Indeed, these changes “appear to single out newspapers through applying the sales tax only to that industry,” said Monica Nieporte, president and executive director of the Ohio News
Media Association, in recent testimony before the Ohio Senate finance Committee, according to cleveland.com.
Magazines would continue to receive the exemption. But newspapers would be
hit.
Nieporte argued that “these tax increases could harm Ohio businesses by increasing their advertising costs.”

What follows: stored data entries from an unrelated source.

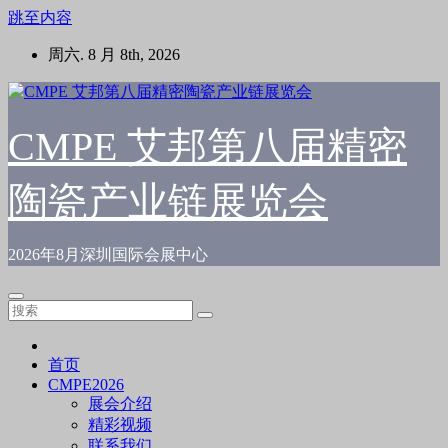
跳至内容
周六. 8 月 8th, 2026
CMPE 艾邦第八届精密
陶瓷产业链展览会
2026年8月深圳国际会展中心
首页
CMPE2026
展会介绍
精彩视频
联系我们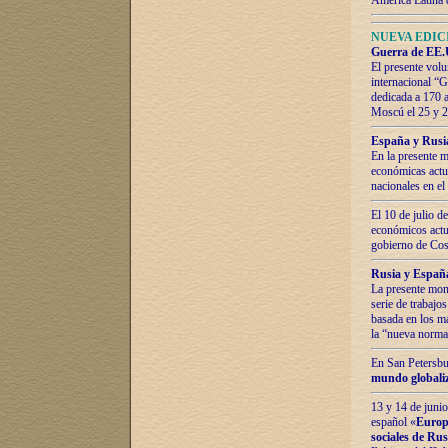
América Latina 
NUEVA EDICI
Guerra de EE.U
El presente volu
internacional “
dedicada a 170 
Moscú el 25 y 
España y Rusia:
En la presente m
económicas actua
nacionales en el
El 10 de julio d
económicos actua
gobierno de Cost
Rusia y España
La presente mono
serie de trabajo
basada en los ma
la “nueva norma
En San Petersbur
mundo globaliza
13 y 14 de junio
español «
Europa
sociales de Ru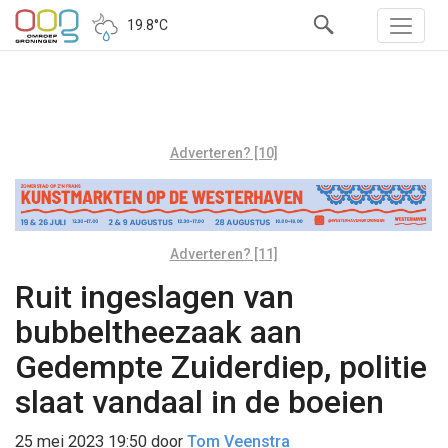
19.8°C
Adverteren? [10]
Adverteren? [11]
Ruit ingeslagen van
bubbeltheezaak aan
Gedempte Zuiderdiep, politie
slaat vandaal in de boeien
25 mei 2023 19:50
door
Tom Veenstra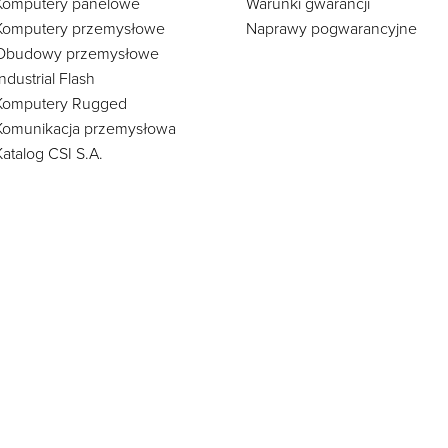
Komputery panelowe
Warunki gwarancji
Komputery przemysłowe
Naprawy pogwarancyjne
Obudowy przemysłowe
Industrial Flash
Komputery Rugged
Komunikacja przemysłowa
Katalog CSI S.A.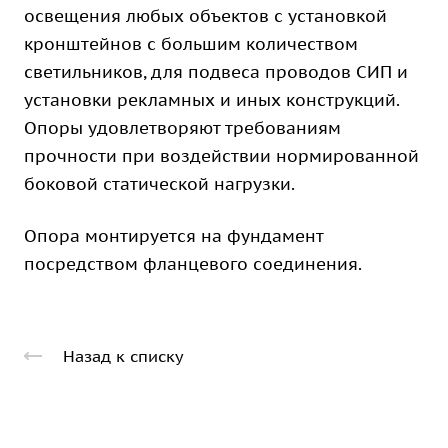
освещения любых объектов с установкой
кронштейнов с большим количеством
светильников, для подвеса проводов СИП и
установки рекламных и иных конструкций.
Опоры удовлетворяют требованиям
прочности при воздействии нормированной
боковой статической нагрузки.
Опора монтируется на фундамент
посредством фланцевого соединения.
Назад к списку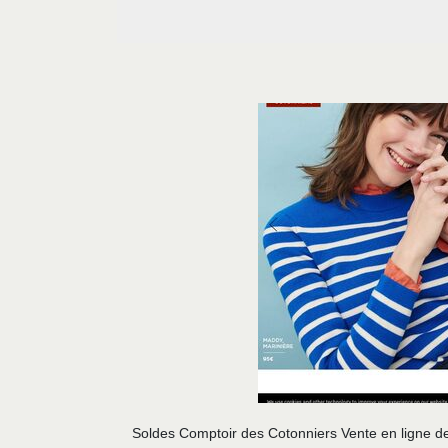
Soldes Comptoir des Cotonniers Vente en ligne d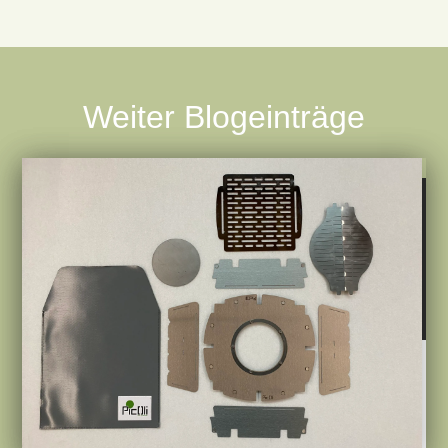
Weiter Blogeinträge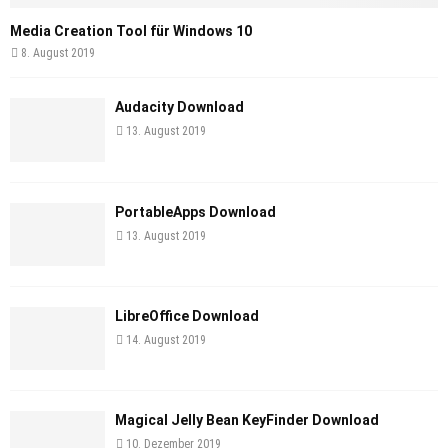
Media Creation Tool für Windows 10
8. August 2019
Audacity Download
13. August 2019
PortableApps Download
13. August 2019
LibreOffice Download
14. August 2019
Magical Jelly Bean KeyFinder Download
10. Dezember 2019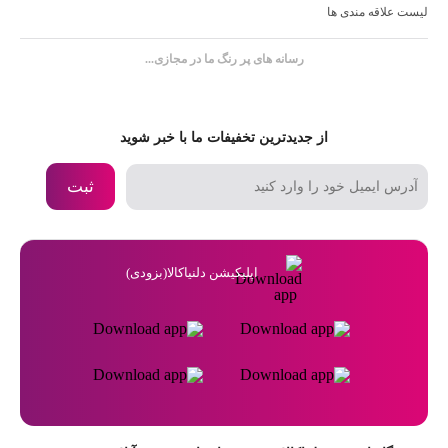
لیست علاقه مندی ها
رسانه های پر رنگ ما در مجازی...
از جدیدترین تخفیفات ما با خبر شوید
ثبت
اپلیکیشن دلنیاکالا(بزودی)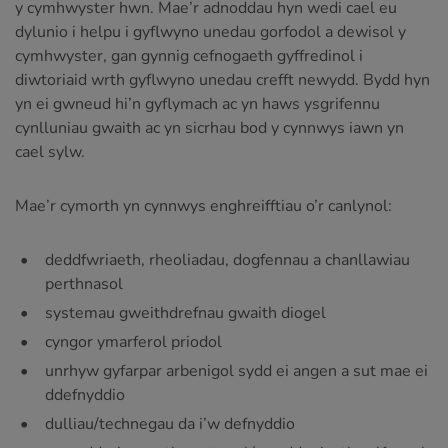
y cymhwyster hwn. Mae’r adnoddau hyn wedi cael eu
dylunio i helpu i gyflwyno unedau gorfodol a dewisol y
cymhwyster, gan gynnig cefnogaeth gyffredinol i
diwtoriaid wrth gyflwyno unedau crefft newydd. Bydd hyn
yn ei gwneud hi’n gyflymach ac yn haws ysgrifennu
cynlluniau gwaith ac yn sicrhau bod y cynnwys iawn yn
cael sylw.
Mae’r cymorth yn cynnwys enghreifftiau o’r canlynol:
deddfwriaeth, rheoliadau, dogfennau a chanllawiau
perthnasol
systemau gweithdrefnau gwaith diogel
cyngor ymarferol priodol
unrhyw gyfarpar arbenigol sydd ei angen a sut mae ei
ddefnyddio
dulliau/technegau da i’w defnyddio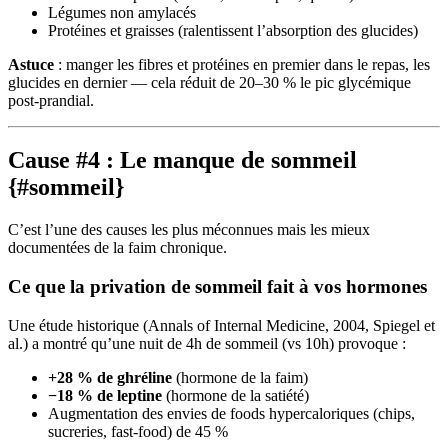
Légumes non amylacés
Protéines et graisses (ralentissent l’absorption des glucides)
Astuce
: manger les fibres et protéines en premier dans le repas, les
glucides en dernier — cela réduit de 20–30 % le pic glycémique
post-prandial.
Cause #4 : Le manque de sommeil
{#sommeil}
C’est l’une des causes les plus méconnues mais les mieux
documentées de la faim chronique.
Ce que la privation de sommeil fait à vos hormones
Une étude historique (Annals of Internal Medicine, 2004, Spiegel et
al.) a montré qu’une nuit de 4h de sommeil (vs 10h) provoque :
+28 % de ghréline
(hormone de la faim)
−18 % de leptine
(hormone de la satiété)
Augmentation des envies de foods hypercaloriques (chips,
sucreries, fast-food) de 45 %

But there is another side to the
story. An article on the State Senate site condemns the “far-left” cleveland.com and Cleveland Plain Dealer for their perspective on the sales tax
exemption.
“Of course, the paper was very angry that the Senate repealed a long held tax expenditure that exempted newspapers from sales tax,” the Senate article alleged.
“Publisher Chris Quinn, as usual, tried to make it personal against Senator (Jerry C.) Cirino."
“Cirino, who hates us, and has criticized me by name in a City Club speech,
seems like he’s getting some revenge by removing that exemption from the budget,” Quinn said, according to the article.
Politics and personalities aside,
removal of the tax exemption does seem to pose a threat to print newspapers.
These changes “will harm your constituents by creating a new cost barrier, or rather, a
‘paywall’ for access to important community news,” Nieporte contends.
That’s the real issue—not how the sales tax will hurt
the Plain Dealer, but the smaller newspapers around the state. Surely, both sides can see this.